### Page text
════════════════════

During the past year, we have encountered many different challenges and/or opportunities for improvement. While this past year has included some uncertainty in navigating COVID-19 and its effects on the construction industry, it’s also enabled us to ensure we are looking at the big picture and have contingency plans in place.
I’m happy to report that our Association remains on solid financial ground. Our balance sheet is strong with $10.5 million in assets and $6 million in working capital, and I remain confident in CFMA’s position and ability to support our operations and continue implementing our strategic plan.
Coming Out of the Gate
Although CFMA had approved the budget prior to the start of FYE 2021, given the pandemic and its potential impacts across many key areas, it was in the best interests of CFMA to review the budget again. Without hesitation, the team jumped back in and reworked the budget within a few weeks. While the revised budget had a more conservative approach, it still focused on our strategic plan initiatives, including the rollout of our new and improved website. The revised budget projected a loss of $344,000.
The membership renewal rate was revised to 70% and came in a tick under 80%, and we ended the year with 8,418 members. CFMA’s 2020 Virtual Conference was also a success. Being held virtually with only a few months to plan, attendance exceeded budgeted expectations and resulted in profitability.
On the education front, there were a total of 19,563 education program attendees and 33,318.5 CPE credits issued.
Thirty-three chapter leaders attended the virtual CFMA at Spring Creek retreat, which was provided at no charge to attendees again this year. In addition, more than $160,000 in CFMA’s Support Training and Resources (STAR) Program funds were used by chapters to help pay for chapter administrators, strategic planning, marketing, and education.
The Final Stretch
Our reserve fund portfolio performance exceeded expectations over the last 12 months, while continuing to provide fund diversity and asset allocation protection. We do not budget for investment gains or losses, but the gain increased the overall financial results for FYE 2021 by $662,000, which strengthened the bottom line.

════════════════════

### Given records

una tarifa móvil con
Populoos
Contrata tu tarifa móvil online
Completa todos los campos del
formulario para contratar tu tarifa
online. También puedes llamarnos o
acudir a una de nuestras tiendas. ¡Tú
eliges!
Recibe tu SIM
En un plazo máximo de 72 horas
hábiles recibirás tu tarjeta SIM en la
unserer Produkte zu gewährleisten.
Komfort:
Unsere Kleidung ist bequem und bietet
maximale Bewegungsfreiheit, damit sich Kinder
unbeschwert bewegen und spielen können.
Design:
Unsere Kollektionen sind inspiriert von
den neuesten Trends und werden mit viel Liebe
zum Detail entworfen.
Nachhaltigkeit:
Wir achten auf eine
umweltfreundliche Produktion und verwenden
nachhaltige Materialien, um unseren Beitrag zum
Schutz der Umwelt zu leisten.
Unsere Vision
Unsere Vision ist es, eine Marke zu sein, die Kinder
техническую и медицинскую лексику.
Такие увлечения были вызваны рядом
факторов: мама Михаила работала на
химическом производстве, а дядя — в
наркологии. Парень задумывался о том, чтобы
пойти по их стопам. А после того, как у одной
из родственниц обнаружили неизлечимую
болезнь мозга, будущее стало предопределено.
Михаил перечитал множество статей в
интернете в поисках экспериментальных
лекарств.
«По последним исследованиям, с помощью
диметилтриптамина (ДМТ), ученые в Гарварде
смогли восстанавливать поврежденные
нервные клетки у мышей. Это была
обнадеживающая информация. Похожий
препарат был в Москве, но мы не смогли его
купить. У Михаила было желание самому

════════════════════

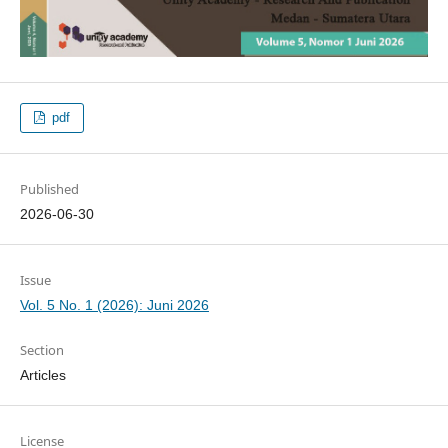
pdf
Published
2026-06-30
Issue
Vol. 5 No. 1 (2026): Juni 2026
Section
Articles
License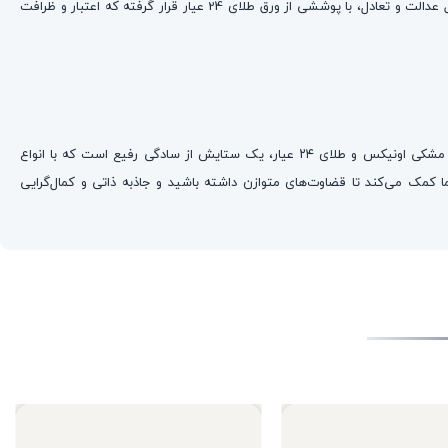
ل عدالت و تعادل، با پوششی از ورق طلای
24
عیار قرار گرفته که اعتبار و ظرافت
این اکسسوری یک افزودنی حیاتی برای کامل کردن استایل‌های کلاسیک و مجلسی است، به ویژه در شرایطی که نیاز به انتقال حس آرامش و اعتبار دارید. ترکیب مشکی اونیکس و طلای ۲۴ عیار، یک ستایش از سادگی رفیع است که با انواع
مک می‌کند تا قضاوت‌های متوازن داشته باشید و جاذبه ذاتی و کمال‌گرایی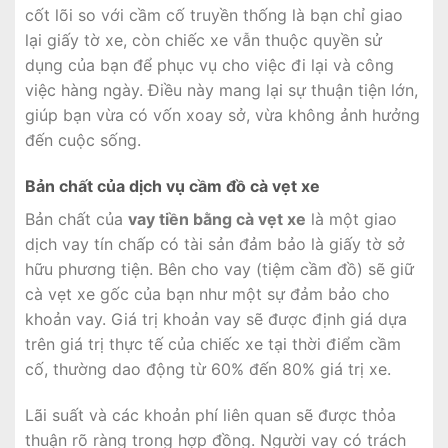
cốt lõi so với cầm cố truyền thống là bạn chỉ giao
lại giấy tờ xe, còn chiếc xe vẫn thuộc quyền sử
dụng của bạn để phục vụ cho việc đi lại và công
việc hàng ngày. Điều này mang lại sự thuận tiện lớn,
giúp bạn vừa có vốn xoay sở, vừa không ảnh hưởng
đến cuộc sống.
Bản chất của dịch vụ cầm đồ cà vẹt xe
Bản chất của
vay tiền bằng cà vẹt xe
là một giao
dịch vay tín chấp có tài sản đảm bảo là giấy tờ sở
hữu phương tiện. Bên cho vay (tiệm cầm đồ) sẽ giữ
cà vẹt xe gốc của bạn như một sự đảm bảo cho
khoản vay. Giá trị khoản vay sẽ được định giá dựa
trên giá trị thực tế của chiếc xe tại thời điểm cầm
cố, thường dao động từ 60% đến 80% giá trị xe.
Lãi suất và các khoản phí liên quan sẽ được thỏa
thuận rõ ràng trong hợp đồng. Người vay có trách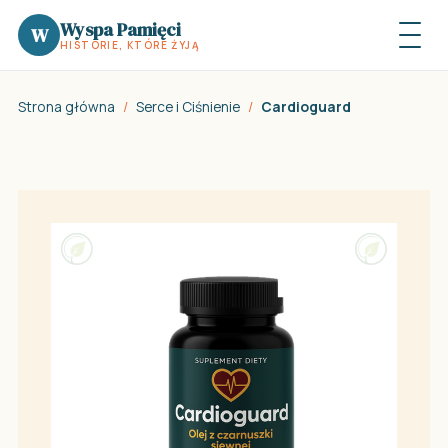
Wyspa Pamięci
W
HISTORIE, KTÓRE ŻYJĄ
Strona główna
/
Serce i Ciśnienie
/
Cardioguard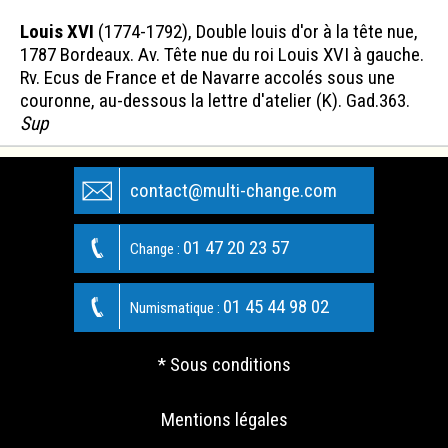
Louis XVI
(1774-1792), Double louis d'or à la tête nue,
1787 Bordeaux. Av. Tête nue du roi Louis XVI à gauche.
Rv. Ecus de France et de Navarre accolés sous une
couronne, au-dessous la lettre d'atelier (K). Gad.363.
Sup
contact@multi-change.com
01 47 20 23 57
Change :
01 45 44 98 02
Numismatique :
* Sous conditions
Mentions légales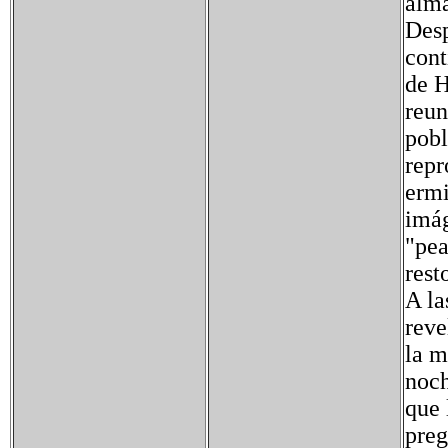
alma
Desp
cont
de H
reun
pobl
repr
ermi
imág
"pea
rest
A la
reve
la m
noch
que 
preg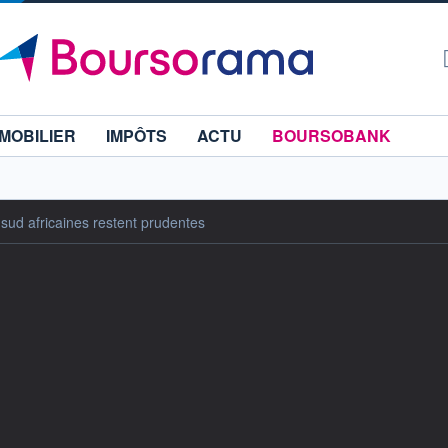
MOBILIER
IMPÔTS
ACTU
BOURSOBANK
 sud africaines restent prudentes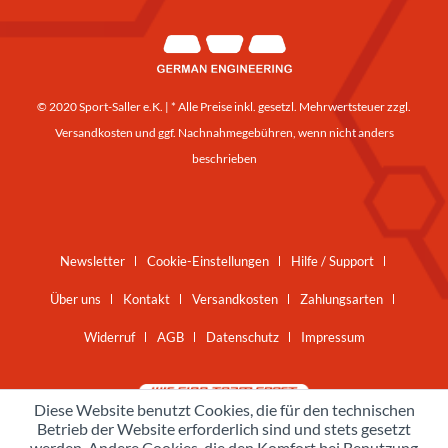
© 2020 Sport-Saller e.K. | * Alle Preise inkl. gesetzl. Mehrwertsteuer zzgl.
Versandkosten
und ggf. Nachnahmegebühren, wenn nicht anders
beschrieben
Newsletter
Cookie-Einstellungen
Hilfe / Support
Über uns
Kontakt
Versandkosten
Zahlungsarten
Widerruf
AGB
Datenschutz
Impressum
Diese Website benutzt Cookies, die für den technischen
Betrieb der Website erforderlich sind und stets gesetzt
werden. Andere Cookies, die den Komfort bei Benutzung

════════════════════

### Work request 1
Return everything in the report on CFMA's finances from "During the past" down to "plans in place.", copied word for word.
### Work request 2
Take the report on CFMA's finances further by continuing it after its last sentence.
The records are independent of the report on CFMA's finances and should be treated as separate material.

### Answer section 1
During the past year, we have encountered many different challenges and/or opportunities for improvement. While this past year has included some uncertainty in navigating COVID-19 and its effects on the construction industry, it’s also enabled us to ensure we are looking at the big picture and have contingency plans in place.

### Answer section 2
FYE 2021 concluded with a net income of $1.433 million, thanks to the commitment and tireless work of CFMA’s volunteers and HQ staff.
CFMA’s Executive Committee approved the budget for FYE 2022, which is based on a slight membership renewal increase (82%) and budgeting for a hybrid conference model. This budget anticipates revenue of $6.7 million and a projected net loss of $427,000. In addition, with the CFMA/ICCIFP merger complete, we have a budgeted merger income of $425,000. With this addition, the overall budget is projected to have a negative change in unrestricted net assets of $2,000.
CFMA would not be able to provide exceptional member value and chapter support without our affinity, education, and Principal Partners. Their continued commitment to and support of CFMA are greatly appreciated, and even more so during this past year.
I would like to thank the members of our Finance Committee as well as our Investment and Audit Subcommittees for their dedication to the oversight of CFMA’s finances. They showed up prepared, asked thoughtful questions, and challenged our thinking throughout the year. I would also like to thank Stacey Scholl, CFMA’s Director of Finance, for her help with providing reports, ratios, and forecasts that our committees requested beyond the standard reporting.
Finally, I want to thank you for the opportunity, honor, and privilege to serve as CFMA’s Treasurer. I look forward to the continued success of CFMA and working with Kevin Foley, CFMA’s 2021-22 Treasurer.